Pada skala perkotaan perlu adanya perancangan ‘ruang antara’ yang memuat kebutuhan dan perlindungan dasar pencegahan corona. Ruang antara ini berfungsi secara perlahan menstimulasi keberadaan ruang publik lain di sekitarnya yang aman melalui standarisasi pencegahan virus corona. Area ini sebaiknya bersifat terbuka, mudah diawasi, dan dapat dikontrol kapasitasnya. Di lain sisi, ruang publik yang bersifat komersil atau untuk memenuhi kebutuhan pangan harus dipersiapkan dengan standar yang berlaku. Masyarakat disarankan harus membuat catatan terlebih dahulu untuk kebutuhan yang akan dibelinya selama pandemi.
Pemetaan ruang terbuka publik dan aktivitasnya dari keberagaman masyarakat di suatu lingkungan harus dilakukan. Pemetaan ini diharapkan untuk kesiapan menghadapi kondisi yang tidak dapat diprediksi di lingkungan perkotaan dalam menghadapi situasi serupa atau bio disaster dan sejenisnya. Penanganan wabah corona atau covid-19 ini harus memprioritaskan golongan usia tua dan pihak yang memiliki riwayat penyakit kompleks, dengan menyarankan untuk tetap berada di rumah, mengingat golongan ini yang paling rentan. Perekayasaan lingkungan ditujukan saat ini untuk mengurangi kerumunan. Hal yang terpenting adalah tidak menutupi data dan tidak mengucilkan bagi seseorang yang terlanjur terkena covid-19 ini.
Keterlibatan dan tingkat kepedulian masyarakat khususnya di Jakarta pada ruang publik masih sangat rendah. Setiap ruang publik harus memperhitungkan keamanan dan sterilisasi. Setiap orang berpotensi mengabaikan prosedur keselamatan dari pandemi corona. Adapun kondisi yang juga terjadi diantaranya gap antara kaya dan miskin, antara masyarakat asli dan pendatang. Seharusnya kondisi ini tidak menjadi penghalang untuk saling membantu dalam menjaga lingkungan dengan tidak saling mencurigai. Komunikasi selama dan pasca pandemi perlu dibangun ulang di dalam komunitas tertentu secara cepat dan tidak membeda-bedakan. Pertahanan awal adalah dari keluar sampai ke lingkungan perumahan, langkah ini melalui mendata kembali anggota komunitas atau masyarakatnya, menelusuri siapa, kapan, dan darimana setelah melakukan perjalanan.

_Bahan yang Disediakan_
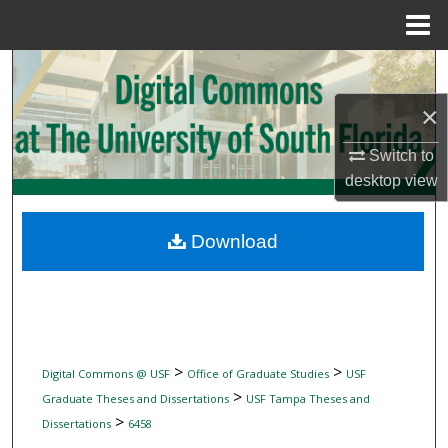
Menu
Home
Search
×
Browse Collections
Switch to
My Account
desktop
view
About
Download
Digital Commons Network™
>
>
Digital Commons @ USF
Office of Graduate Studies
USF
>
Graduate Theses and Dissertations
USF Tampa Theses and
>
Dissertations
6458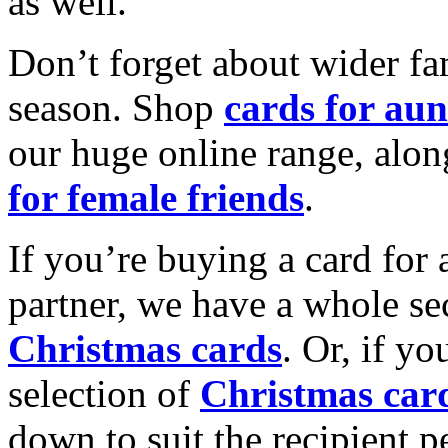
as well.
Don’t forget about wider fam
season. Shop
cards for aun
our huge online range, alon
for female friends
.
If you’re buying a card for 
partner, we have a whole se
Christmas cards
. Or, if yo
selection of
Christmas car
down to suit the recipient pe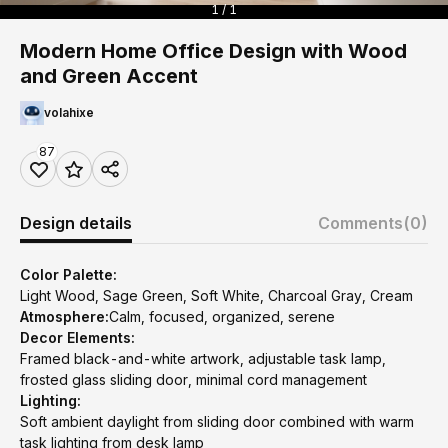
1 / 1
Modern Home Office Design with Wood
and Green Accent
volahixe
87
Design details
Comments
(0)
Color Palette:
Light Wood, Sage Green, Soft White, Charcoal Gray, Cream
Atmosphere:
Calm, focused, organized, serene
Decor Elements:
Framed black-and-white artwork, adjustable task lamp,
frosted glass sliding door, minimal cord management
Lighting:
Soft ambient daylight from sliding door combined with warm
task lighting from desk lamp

_Soal Latihan_
1. Menurut teks tentang ruang publik di masa pandemi corona, golongan mana yang harus diprioritaskan dalam penanganan wabah covid-19?
2. Teruskan teks tentang ruang publik di masa pandemi corona mulai setelah kalimat terakhirnya.

_Jawaban Latihan_
1. Golongan usia tua dan pihak yang memiliki riwayat penyakit kompleks.

2.
Pada kondisi tertentu, ruang publik dapat juga ditransformasikan menjadi area sterilisasi untuk menerima tamu disertai pengecekan kesehatan khusus. Pengklasifikasian ruang publik di perkotaan perlu segera dilakukan dengan penilaian tingkat potensi kerumunannya beserta arah pergerakan dan kapasaitasnya. Ditengah kepanikan pandemik ini justru akan sulit memprediksi pergerakan karena dipengaruhi secara psikologi dan kebutuhannya, apalagi dengan pembatasan sepihak yang dampaknya tidak secara merata dirasakan.
Kesiapan wilayah perkotaan dan sekitarnya dalam menghadapi kejadian tidak terduga harus dibarengi dengan strategi tata ruang, terutama aspek kebencanaan baik physical ataupun bio-disaster. Penyusunan setrategi ini harus memperhitungkan kecepatan dan teknik penanganan, bukan berorientasi pada persentase terkena dampak. Hal ini akan menarik minat perekayasaan teknologi dan lingkungan, dengan tetap memperhatikan karakter sosio-lanskap sekitar dan kebiasaannya. Perencanaan ruang publik tidak hanya pada estetika dan aspek ekonomi, tetapi juga lebih menitikberatkan nilai kepastian keamanan dan keselamatan.
[1] Carr, Stephen, Mark Francis, Leane G. Rivlin and Andrew M. Store. (1992). Public Space. Australia: Press Syndicate of University of Cambridge.
[2] Purwanto, Edi, 2004, Privatisasi Ruang Publik di Perkotaan, Proseding Makalah Simposium Nasional “Managing Conflicts in Public Spaces Through Urban Design, hal. 1-16.
[3] Zahnd, Markus. Perancangan Kota Terpadu, Teori Perancangan Kota dan Penerapannya. Yogyakarta: Kanisius, 1999.
[4] Iskandar, Zulrizka. 2012. Psikologi Lingkungan. Bandung: PT Refika Aditama.
[5] Fisher, A., Bell, P.A., & Baum, A., 1984. Environmental Psychology. New York: Holt, Rinehart, dan Wiston.